In the two weeks following the overturn of Roe, GOP politicos tweeted about the border more than three times as much as about one of the most disruptive and devastating Supreme Court decisions of all time. And they mentioned migrants nearly twice as often as they did the Jan. 6 committee.

They know that talking abortion and the Jan. 6 riots are losing bets for them, so they’re going to the border and immigration.

4. Right-wing media revives its “migrant caravan” plotline

In the month of June, there were:

  • 4,514 negative mentions of immigration in right-wing media,

  • More than 180,000 negative references to immigration on all of Twitter

  • 2,405 mentions from GOP Twitter accounts.

The media mentions were driven by reports from Fox News about a migrant caravan of up to 15,000 people approaching the U.S.-Mexico border and a NewsMax article highlighting that Arizona and Texas have sent 79 buses to Washington D.C. with over 2,500 migrants.

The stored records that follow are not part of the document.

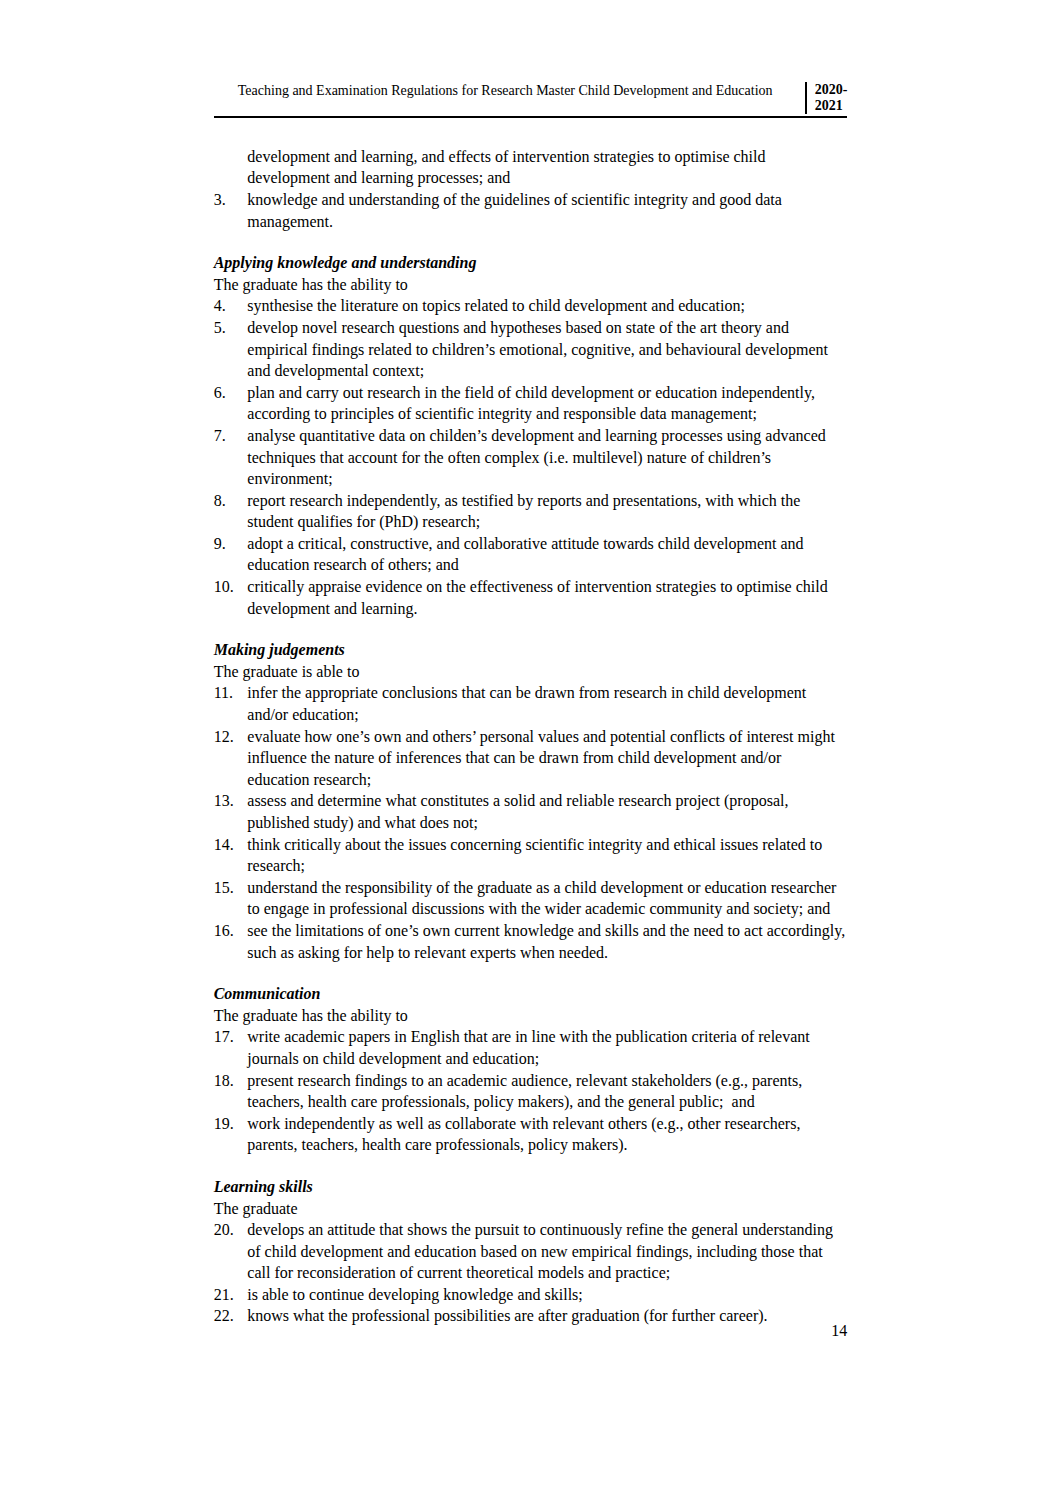Teaching and Examination Regulations for Research Master Child Development and Education
2020-2021
development and learning, and effects of intervention strategies to optimise child development and learning processes; and
3. knowledge and understanding of the guidelines of scientific integrity and good data management.
Applying knowledge and understanding
The graduate has the ability to
4. synthesise the literature on topics related to child development and education;
5. develop novel research questions and hypotheses based on state of the art theory and empirical findings related to children’s emotional, cognitive, and behavioural development and developmental context;
6. plan and carry out research in the field of child development or education independently, according to principles of scientific integrity and responsible data management;
7. analyse quantitative data on childen’s development and learning processes using advanced techniques that account for the often complex (i.e. multilevel) nature of children’s environment;
8. report research independently, as testified by reports and presentations, with which the student qualifies for (PhD) research;
9. adopt a critical, constructive, and collaborative attitude towards child development and education research of others; and
10. critically appraise evidence on the effectiveness of intervention strategies to optimise child development and learning.
Making judgements
The graduate is able to
11. infer the appropriate conclusions that can be drawn from research in child development and/or education;
12. evaluate how one’s own and others’ personal values and potential conflicts of interest might influence the nature of inferences that can be drawn from child development and/or education research;
13. assess and determine what constitutes a solid and reliable research project (proposal, published study) and what does not;
14. think critically about the issues concerning scientific integrity and ethical issues related to research;
15. understand the responsibility of the graduate as a child development or education researcher to engage in professional discussions with the wider academic community and society; and
16. see the limitations of one’s own current knowledge and skills and the need to act accordingly, such as asking for help to relevant experts when needed.
Communication
The graduate has the ability to
17. write academic papers in English that are in line with the publication criteria of relevant journals on child development and education;
18. present research findings to an academic audience, relevant stakeholders (e.g., parents, teachers, health care professionals, policy makers), and the general public; and
19. work independently as well as collaborate with relevant others (e.g., other researchers, parents, teachers, health care professionals, policy makers).
Learning skills
The graduate
20. develops an attitude that shows the pursuit to continuously refine the general understanding of child development and education based on new empirical findings, including those that call for reconsideration of current theoretical models and practice;
21. is able to continue developing knowledge and skills;
22. knows what the professional possibilities are after graduation (for further career).
14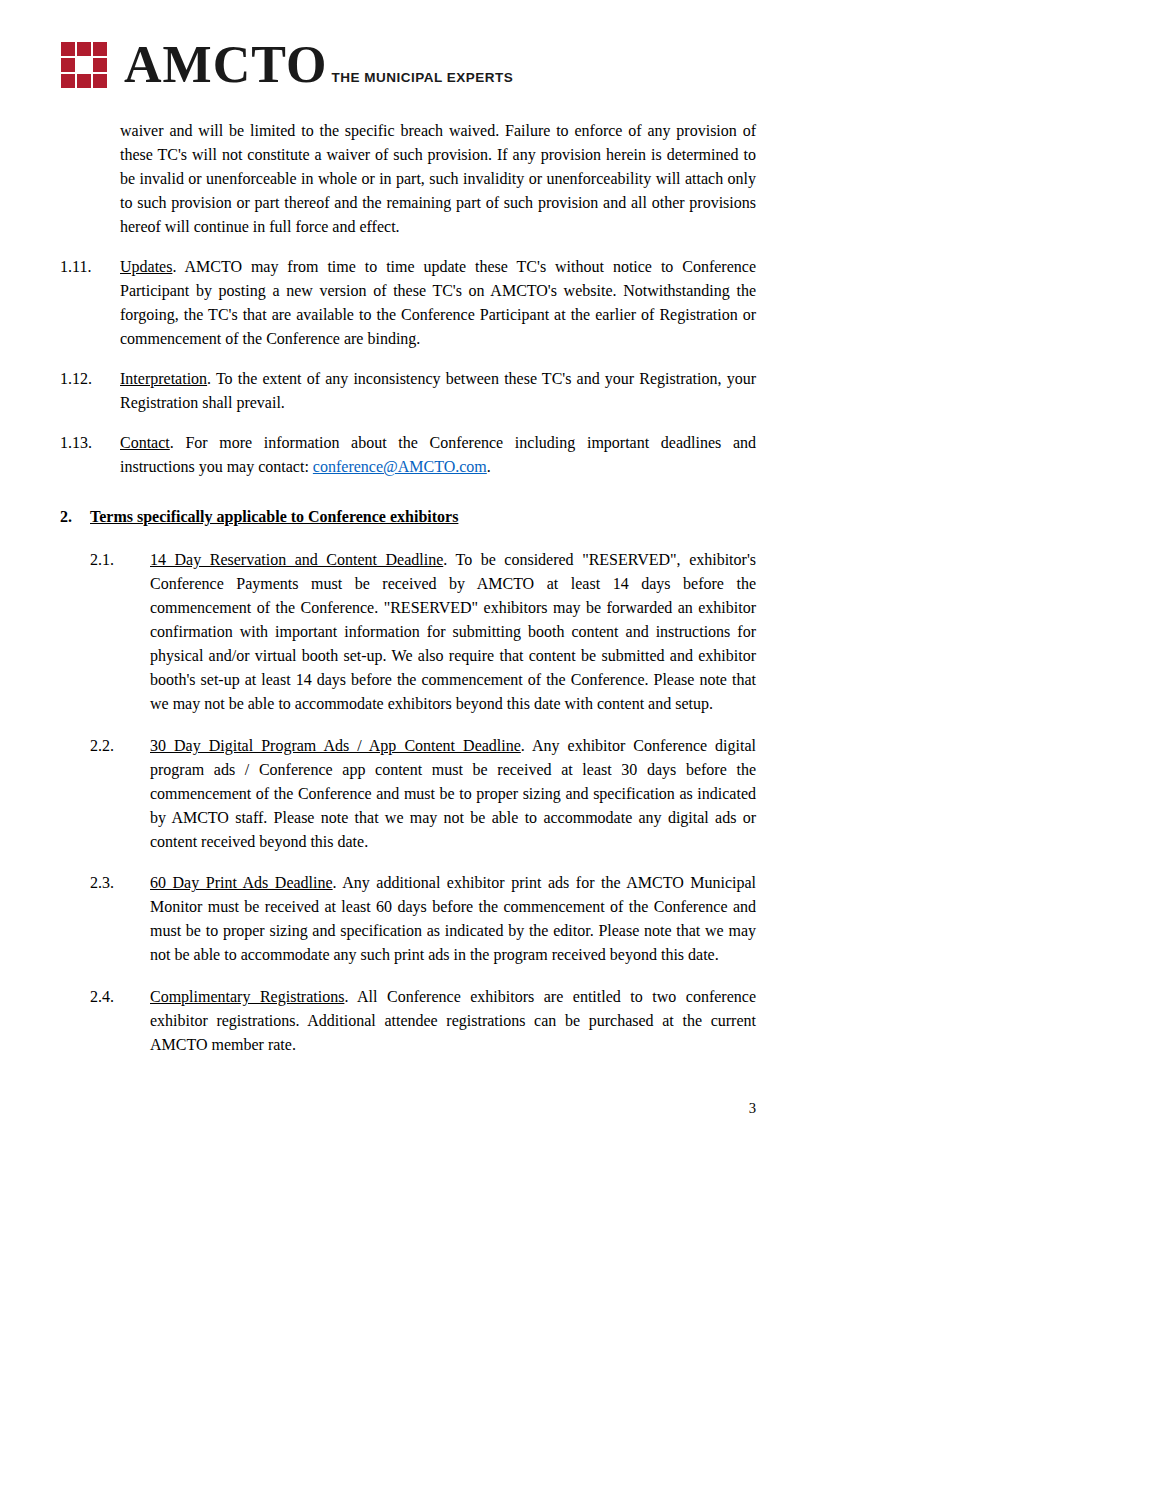AMCTO THE MUNICIPAL EXPERTS
waiver and will be limited to the specific breach waived. Failure to enforce of any provision of these TC's will not constitute a waiver of such provision. If any provision herein is determined to be invalid or unenforceable in whole or in part, such invalidity or unenforceability will attach only to such provision or part thereof and the remaining part of such provision and all other provisions hereof will continue in full force and effect.
1.11. Updates. AMCTO may from time to time update these TC's without notice to Conference Participant by posting a new version of these TC's on AMCTO's website. Notwithstanding the forgoing, the TC's that are available to the Conference Participant at the earlier of Registration or commencement of the Conference are binding.
1.12. Interpretation. To the extent of any inconsistency between these TC's and your Registration, your Registration shall prevail.
1.13. Contact. For more information about the Conference including important deadlines and instructions you may contact: conference@AMCTO.com.
2. Terms specifically applicable to Conference exhibitors
2.1. 14 Day Reservation and Content Deadline. To be considered "RESERVED", exhibitor's Conference Payments must be received by AMCTO at least 14 days before the commencement of the Conference. "RESERVED" exhibitors may be forwarded an exhibitor confirmation with important information for submitting booth content and instructions for physical and/or virtual booth set-up. We also require that content be submitted and exhibitor booth's set-up at least 14 days before the commencement of the Conference. Please note that we may not be able to accommodate exhibitors beyond this date with content and setup.
2.2. 30 Day Digital Program Ads / App Content Deadline. Any exhibitor Conference digital program ads / Conference app content must be received at least 30 days before the commencement of the Conference and must be to proper sizing and specification as indicated by AMCTO staff. Please note that we may not be able to accommodate any digital ads or content received beyond this date.
2.3. 60 Day Print Ads Deadline. Any additional exhibitor print ads for the AMCTO Municipal Monitor must be received at least 60 days before the commencement of the Conference and must be to proper sizing and specification as indicated by the editor. Please note that we may not be able to accommodate any such print ads in the program received beyond this date.
2.4. Complimentary Registrations. All Conference exhibitors are entitled to two conference exhibitor registrations. Additional attendee registrations can be purchased at the current AMCTO member rate.
3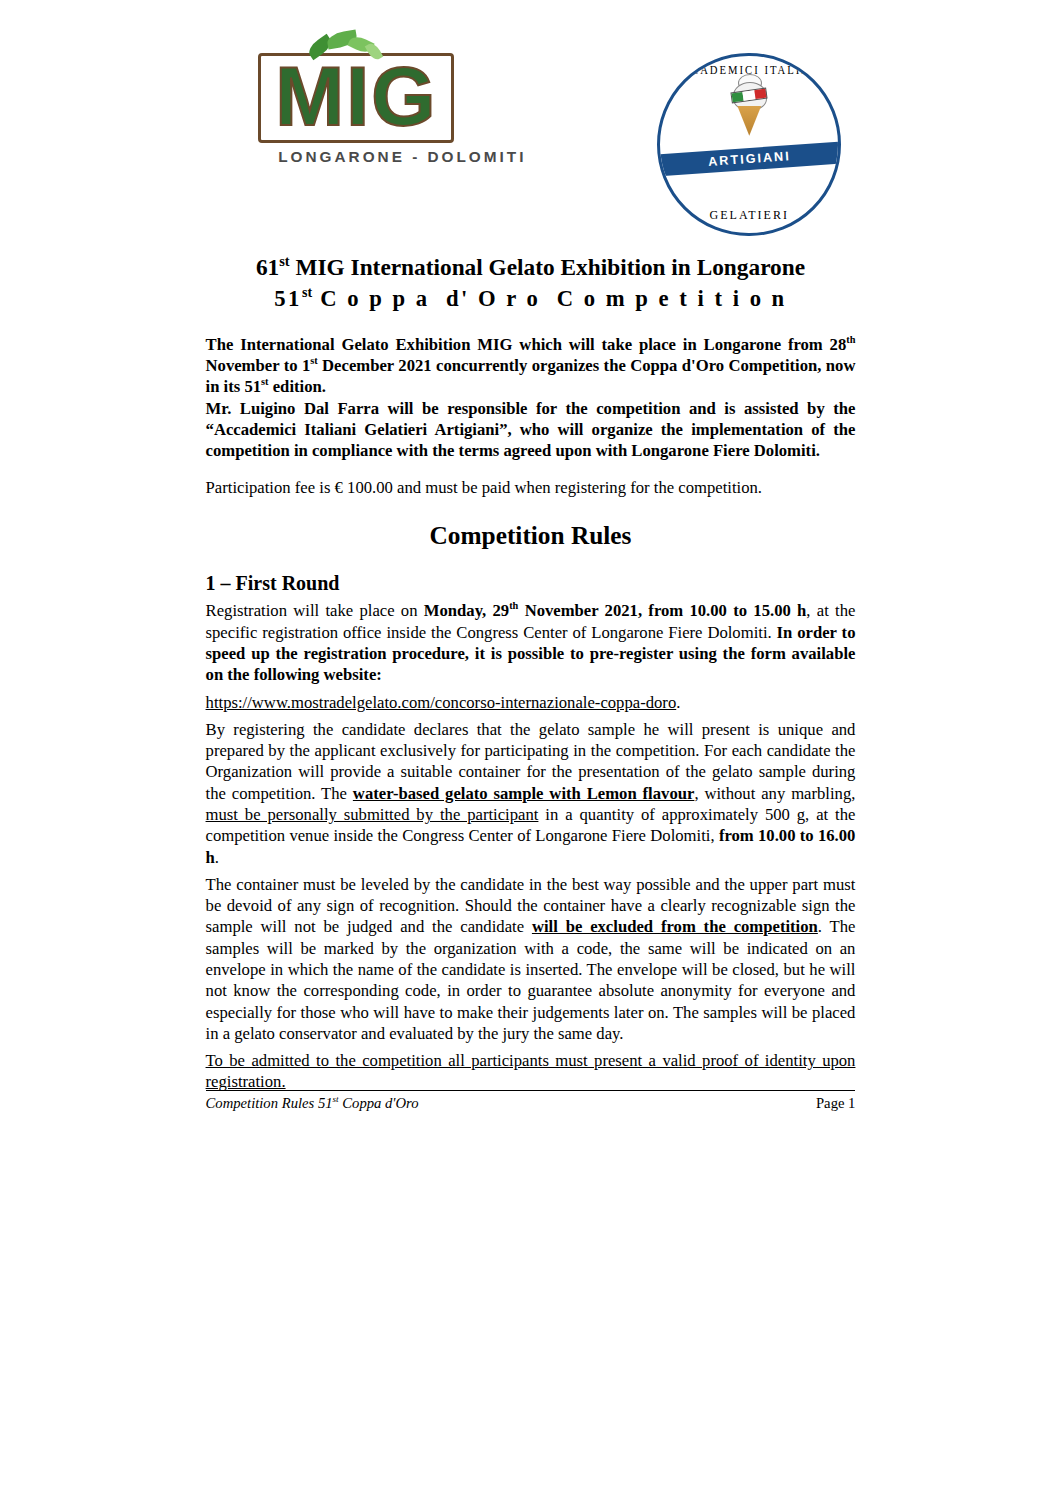MIG
LONGARONE - DOLOMITI
ACCADEMICI ITALIANI
ARTIGIANI
GELATIERI
61st MIG International Gelato Exhibition in Longarone
51st C o p p a d' O r o C o m p e t i t i o n
The International Gelato Exhibition MIG which will take place in Longarone from 28th November to 1st December 2021 concurrently organizes the Coppa d'Oro Competition, now in its 51st edition.
Mr. Luigino Dal Farra will be responsible for the competition and is assisted by the “Accademici Italiani Gelatieri Artigiani”, who will organize the implementation of the competition in compliance with the terms agreed upon with Longarone Fiere Dolomiti.
Participation fee is € 100.00 and must be paid when registering for the competition.
Competition Rules
1 – First Round
Registration will take place on Monday, 29th November 2021, from 10.00 to 15.00 h, at the specific registration office inside the Congress Center of Longarone Fiere Dolomiti. In order to speed up the registration procedure, it is possible to pre-register using the form available on the following website:
https://www.mostradelgelato.com/concorso-internazionale-coppa-doro.
By registering the candidate declares that the gelato sample he will present is unique and prepared by the applicant exclusively for participating in the competition. For each candidate the Organization will provide a suitable container for the presentation of the gelato sample during the competition. The water-based gelato sample with Lemon flavour, without any marbling, must be personally submitted by the participant in a quantity of approximately 500 g, at the competition venue inside the Congress Center of Longarone Fiere Dolomiti, from 10.00 to 16.00 h.
The container must be leveled by the candidate in the best way possible and the upper part must be devoid of any sign of recognition. Should the container have a clearly recognizable sign the sample will not be judged and the candidate will be excluded from the competition. The samples will be marked by the organization with a code, the same will be indicated on an envelope in which the name of the candidate is inserted. The envelope will be closed, but he will not know the corresponding code, in order to guarantee absolute anonymity for everyone and especially for those who will have to make their judgements later on. The samples will be placed in a gelato conservator and evaluated by the jury the same day.
To be admitted to the competition all participants must present a valid proof of identity upon registration.
Competition Rules 51st Coppa d'Oro
Page 1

The primary source for right-wing mentions occurred on June 28th after the heartbreaking news that over 50 migrants were found dead in an overheated tractor-trailer in San Antonio. Instead of expressing condolences, many right-wing figures used this moment to politicize the border further. Republicans, such as Governor Greg Abbott, wasted no time blaming the tragedy on President Biden's "open borders" policies. Rep. Andy Biggs also tweeted that Biden's "open border" was what "helped facilitate human trafficking."

Reality check: Migration to the border has increased since President Reagan, and restrictive immigration policies like Title 42 and a lack of legal immigration pathways forces migrants to take life-threatening journeys to escape either persecution, violence, communism or the effects of natural disasters.